PROBLEM REQUIREMENTS:
Write the next part of the hurler's biography, picking up right after its final sentence.

PAGE EXCERPT:
Neil Montgomery

Personal information
- Native name: Niall Mac Iomaire (Irish)
- Born: 1998 (age 27–28) Abbeyside, County Waterford, Ireland
- Occupation: Student
- Height: 6 ft 2 in (188 cm)

Sport
- Sport: Hurling
- Position: Midfield

Club
- Years: Club
- Abbeyside–Ballinacourty

Club titles
- Waterford titles: 0

College
- Years: College
- 2017-2021: University College Cork

College titles
- Fitzgibbon titles: 2

Inter-county*
- Years: County / Apps (scores)
- 2019-present: Waterford / 4 (0-03)

Inter-county titles
- Munster titles: 0
- All-Irelands: 0
- NHL: 0
- All Stars: 0
- *Inter County team apps and scores correct as of 21:24, 28 November 2020.

= Neil Montgomery =

Irish hurler

Neil Montgomery (born 1998) is an Irish hurler who plays for Waterford Senior Championship club Abbeyside and at inter-county level with the Waterford senior hurling team. He usually lines out as a midfielder.

==Playing career==
===University College Cork===

As a student at University College Cork, Montgomery earned selection on the university's top hurling team. He was a member of the extended panel when UCC claimed the 2019 Fitzgibbon Cup after a 2-21 to 0-13 defeat of Mary Immaculate College in the final. Montgomery remained a peripheral member of the team for the 2020 Fitzgibbon Cup. In spite of this, he ended the campaign with a second successive Fitzgibbon Cup medal after coming on as a substitute in the 0-18 to 2-11 defeat of the Institute of Technology, Carlow in the 2020 final.

===Abbeyside–Ballinacourty===

Montgomery first came to prominence as a hurler with the Abbeyside club, while also playing Gaelic football with sister club Ballinacourty. He enjoyed divisional success in both codes with the respective under-21 teams.

On 7 October 2018, Montgomery was selected at right wing-forward when Abbeyside qualified for the 2018 county final against Ballygunner. He was held scoreless over the hour as Abbeyside suffered a 2-19 to 0-13 defeat.

===Waterford===
====Minor and under-21====

Montgomery first played for Waterford as a member of the minor team during the 2016 Munster Minor Championship. He made his debut in that grade on 6 April 2016 when he lined out at full-forward in a 0-17 to 1-10 defeat by Cork, before ending the season without success. Montgomery was subsequently drafted onto the Waterford under-21 team, making his first appearance in a 0-23 to 1-17 defeat by Cork in the 2018 Munster semi-final. A change in the age limit meant that Montgomery was overage for the following year's championship.

Collected data
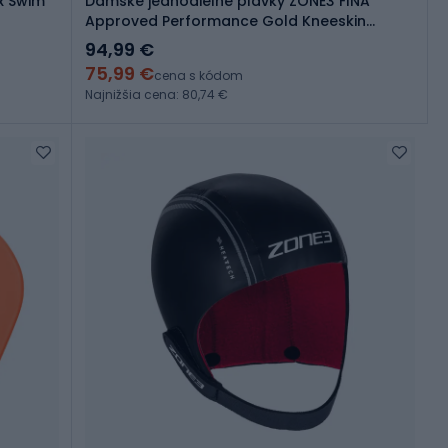
x Swim
Dámske jednodielne plavky ZONE3 FINA
Approved Performance Gold Kneeskin
black/gold
94,99 €
75,99 €
cena s kódom
Najnižšia cena: 80,74 €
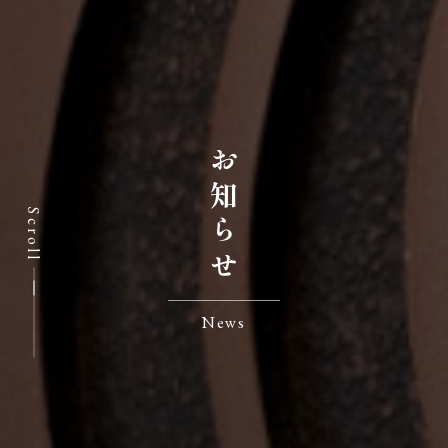
お知らせ
Scroll
News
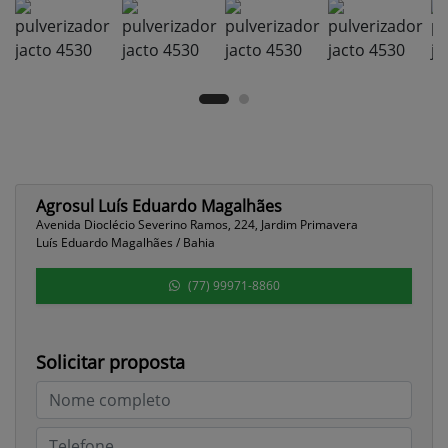
Agrosul Luís Eduardo Magalhães
Avenida Dioclécio Severino Ramos, 224, Jardim Primavera
Luís Eduardo Magalhães / Bahia
(77) 99971-8860
Solicitar proposta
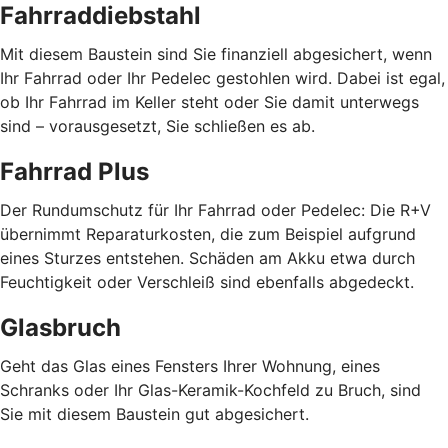
Fahrraddiebstahl
Mit diesem Baustein sind Sie finanziell abgesichert, wenn
Ihr Fahrrad oder Ihr Pedelec gestohlen wird. Dabei ist egal,
ob Ihr Fahrrad im Keller steht oder Sie damit unterwegs
sind – vorausgesetzt, Sie schließen es ab.
Fahrrad Plus
Der Rundumschutz für Ihr Fahrrad oder Pedelec: Die R+V
übernimmt Reparaturkosten, die zum Beispiel aufgrund
eines Sturzes entstehen. Schäden am Akku etwa durch
Feuchtigkeit oder Verschleiß sind ebenfalls abgedeckt.
Glasbruch
Geht das Glas eines Fensters Ihrer Wohnung, eines
Schranks oder Ihr Glas-Keramik-Kochfeld zu Bruch, sind
Sie mit diesem Baustein gut abgesichert.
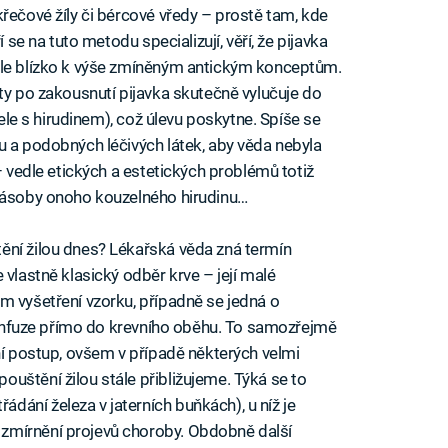
řečové žíly či bércové vředy – prostě tam, kde
í se na tuto metodu specializují, věří, že pijavka
ele blízko k výše zmíněným antickým konceptům.
ty po zakousnutí pijavka skutečně vylučuje do
čele s hirudinem), což úlevu poskytne. Spíše se
u a podobných léčivých látek, aby věda nebyla
– vedle etických a estetických problémů totiž
 zásoby onoho kouzelného hirudinu…
ění žilou dnes? Lékařská věda zná termín
 vlastně klasický odběr krve – její malé
m vyšetření vzorku, případně se jedná o
í infuze přímo do krevního oběhu. To samozřejmě
ní postup, ovšem v případě některých velmi
uštění žilou stále přibližujeme. Týká se to
ání železa v jaterních buňkách), u níž je
zmírnění projevů choroby. Obdobně další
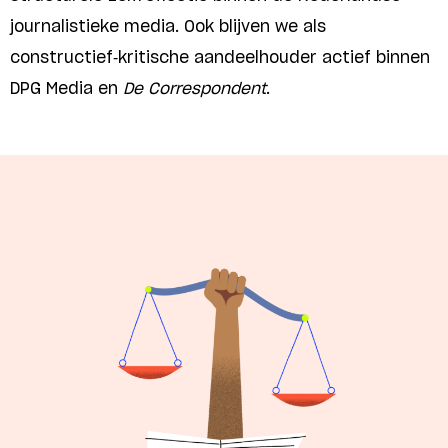
journalistieke media. Ook blijven we als
constructief-kritische aandeelhouder actief binnen
DPG Media en
De Correspondent
.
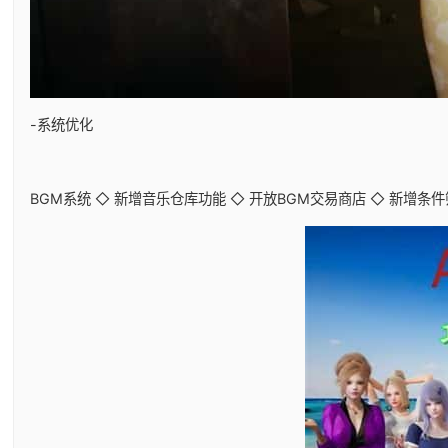
-系统优化
BGM系统 ◇ 新增音乐仓库功能 ◇ 开放BGM交易商店 ◇ 新增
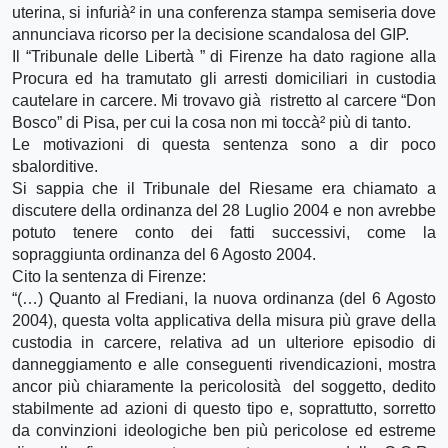
uterina, si infurià² in una conferenza stampa semiseria dove
annunciava ricorso per la decisione scandalosa del GIP.
Il “Tribunale delle Libertà ” di Firenze ha dato ragione alla
Procura ed ha tramutato gli arresti domiciliari in custodia
cautelare in carcere. Mi trovavo già ristretto al carcere “Don
Bosco” di Pisa, per cui la cosa non mi toccà² più di tanto.
Le motivazioni di questa sentenza sono a dir poco
sbalorditive.
Si sappia che il Tribunale del Riesame era chiamato a
discutere della ordinanza del 28 Luglio 2004 e non avrebbe
potuto tenere conto dei fatti successivi, come la
sopraggiunta ordinanza del 6 Agosto 2004.
Cito la sentenza di Firenze:
“(…) Quanto al Frediani, la nuova ordinanza (del 6 Agosto
2004), questa volta applicativa della misura più grave della
custodia in carcere, relativa ad un ulteriore episodio di
danneggiamento e alle conseguenti rivendicazioni, mostra
ancor più chiaramente la pericolosità del soggetto, dedito
stabilmente ad azioni di questo tipo e, soprattutto, sorretto
da convinzioni ideologiche ben più pericolose ed estreme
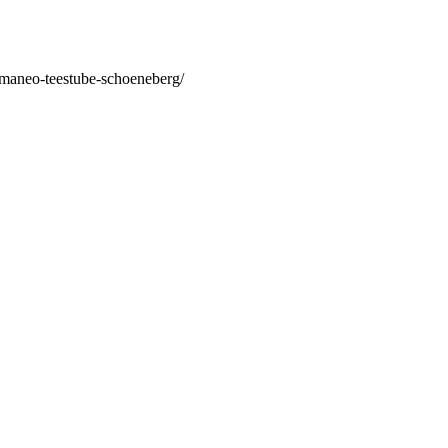
/maneo-teestube-schoeneberg/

ANSWER BELOW:
====Senior====

Montgomery was drafted onto the Waterford senior team by new manager Liam Cahill in advance of the 2020 Munster League. He made his first competitive appearance in a 1-17 to 1-13 defeat by Cork on the opening round of the pre-season competition. Montgomery was subsequently included on Waterford's National League panel and made his first appearance in that competition in a 1-24 to 3-17 victory over Cork in the first round. Montgomery made his championship debut on 31 October 2020, when he came on as a 62nd-minute substitute for Jack Fagan in a 1-28 to 1-24 defeat of Cork in the Munster semi-final. He was again introduced as a substitute after starting on the bench when Waterford suffered a 0-25 to 0-21 defeat by Limerick in the 2020 Munster final. After making appearances of the bench in subsequent defeats of Clare and Kilkenny, Montgomery received his first starting fifteen berth when he was named at centre-forward for the 2020 All-Ireland final against Limerick.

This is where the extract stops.